Kuala Kapuas

Sengketa PT WCJU dan Karyawan Terkait PHK dan Pesangon

KUALA KAPUAS, Kalteng.co – Persoalan antara Perusahaan Besar Swasta (PBS) dan buruh kembali terjadi di Kabupaten Kapuas, Kali ini sengketa PT. Wana Catur Jaya Utama (WCJU) dan karyawannya. Bahkan persoalan ini dalam proses mediasi Dinas Tenaga Kerja Kalteng.

Kuasa buruh, Junaidi L Gaol, menerangkan, sengketa ini terjadi karena PT. WCJU melakukan Pemutusan Hubungan Kerja (PHK) karyawan akibat peralihan kepemilikan saham perusahaan.

“Nah, yang menjadi masalah, adalah perusahaan (PT. WCJU) hanya membayar pesangon dengan perkalian masa kerja 0,5, dengan alasan perusahaan merugi,” tegas Junaidi L Gaol, Jumat (21/1/2022).

Seharusnya, lanjut Junaidi, berdasarkan Perjanjian Kerja Bersama (PKB) PT. WCJU dan serikat buruh F. Hukatan-KSBSI Periode 2020-2022, pemutusan hubungan kerja harus mengacu pada ketentuan UU Nomor 13 Tahun 2003. Di mana berdasarkan Pasal 163 UU Nomor 13 Tahun 2003, karyawan berhak atas pesangon dua kali ketentuan pasal 165 UU13/2003.

“Namun ini, sangat jauh sekali dari seharusnya 2 kali ketentuan hanya menjadi 0,5 saja. Karyawan yang dianggap bodoh jangan pula dibodohi lagi.
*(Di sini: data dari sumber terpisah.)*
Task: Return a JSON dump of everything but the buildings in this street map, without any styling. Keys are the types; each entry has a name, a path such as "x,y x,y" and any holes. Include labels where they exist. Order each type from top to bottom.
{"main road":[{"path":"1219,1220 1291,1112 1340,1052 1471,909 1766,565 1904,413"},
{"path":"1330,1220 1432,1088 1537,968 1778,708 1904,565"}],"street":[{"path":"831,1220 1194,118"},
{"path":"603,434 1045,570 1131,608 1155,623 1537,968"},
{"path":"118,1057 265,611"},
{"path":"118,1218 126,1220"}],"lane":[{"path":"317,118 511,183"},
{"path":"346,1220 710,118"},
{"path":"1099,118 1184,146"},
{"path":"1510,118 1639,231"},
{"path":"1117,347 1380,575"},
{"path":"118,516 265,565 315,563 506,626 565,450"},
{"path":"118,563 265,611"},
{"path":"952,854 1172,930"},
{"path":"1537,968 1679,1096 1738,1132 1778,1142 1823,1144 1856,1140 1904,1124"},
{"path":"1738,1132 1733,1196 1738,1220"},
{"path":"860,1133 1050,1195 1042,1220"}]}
Karena itu, kami menuntut perusahaan dan sekarang sudah dilimpahkan kepada mediator Disnaker Kalteng,” jelasnya.

“Saya meminta Pemkab Kapuas dan Gubernur Kalteng, agar mencekal dulu perusahaan yang seperti ini, mereka ini saya anggap perusahaan broker yang memperjualbelikan sumber daya alam (SDA) Kalteng,” ungkapnya.

Karena, lanjutnya, setelah dijual, lalu buruh hanya mau dibayar sesuka hati. Permohonan ini sangat serius dari hati kalangan buruh. Bahkan sebanyak 400 orang lebih, seharusnya berdasarkan PKB buruh berhak mendapatkan pesangon dua kali ketentuan pasal 165 UU13/2003. Alasannya sampai sekarang PKB masih berlaku.